WRITTEN TASK 1: In the blog post about weaving and cabin roofing, what knot did the writer use to tie two ropes together on the roof?
WRITTEN TASK 2: In the blog post about weaving and cabin roofing, which crafts does the writer say the roof work took them away from? List them all.

EXTRACT TO READ:
++++++++++++++++++++
And on the sixth day

I have been relieved of cabin building duties and returned to the loom. I left Tim on the roof, the shiny metal roof, which lies on top of ceiling boards, strapping and felt paper.

I am the cutter extraordinaire (except I hate the circular saw, which has too much kick back for Ii’l ole me) so I don’t cut strapping or the metal roof. Mostly I am ballast at the bottom of tall, unstable ladders because I don’t climb on roofs either. Good help is hard to find.


So six days and 500+ weaver’s knots later, I am weaving again. I’m not sure if tying onto the old was a big time saver because I had a lot of repairs to do before all went smoothly.


They say you can tell how a weaving project is going by looking at the back of the loom where all the repairs are obvious. Here are mine.


The weaver’s knot came in handy on the roof. I used it as a sheet bend to tie two ropes together, which held the ladder on the roof. Life imitates weaving.


Roofing 101

I’ve been hijacked from my knitting, quilting and weaving. Tim got a big boost on the cabin last weekend when Andre and Doug visited and helped figure out and lay the roof.

Then they left and he was stuck with me to finish up. I’m not much help since I don’t enjoy teetering off the tops of ladders or hanging from the rooftop.

Yesterday we were racing the weather. Sparks were flying.


Thunderstorms moved in and I didn’t think it was such a good idea to be on a hill, the highest point on our property, standing on an aluminum ladder while holding onto a tin roof. So I quit.
++++++++++++++++++++
SOURCE DATA:
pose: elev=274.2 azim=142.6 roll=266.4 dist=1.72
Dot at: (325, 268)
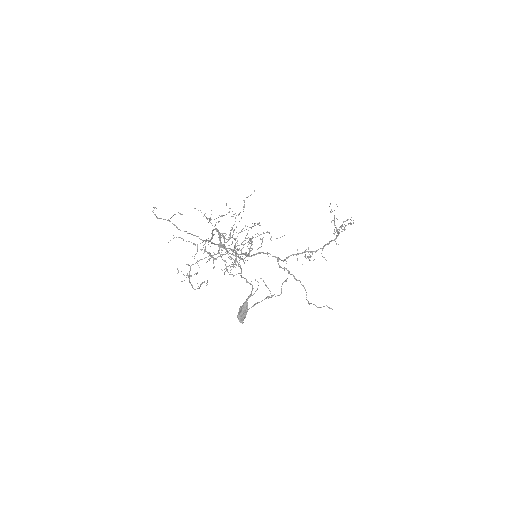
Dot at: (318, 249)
++++++++++++++++++++
TASK ANSWER 1: The weaver's knot, used as a sheet bend.

TASK ANSWER 2: Knitting, quilting, weaving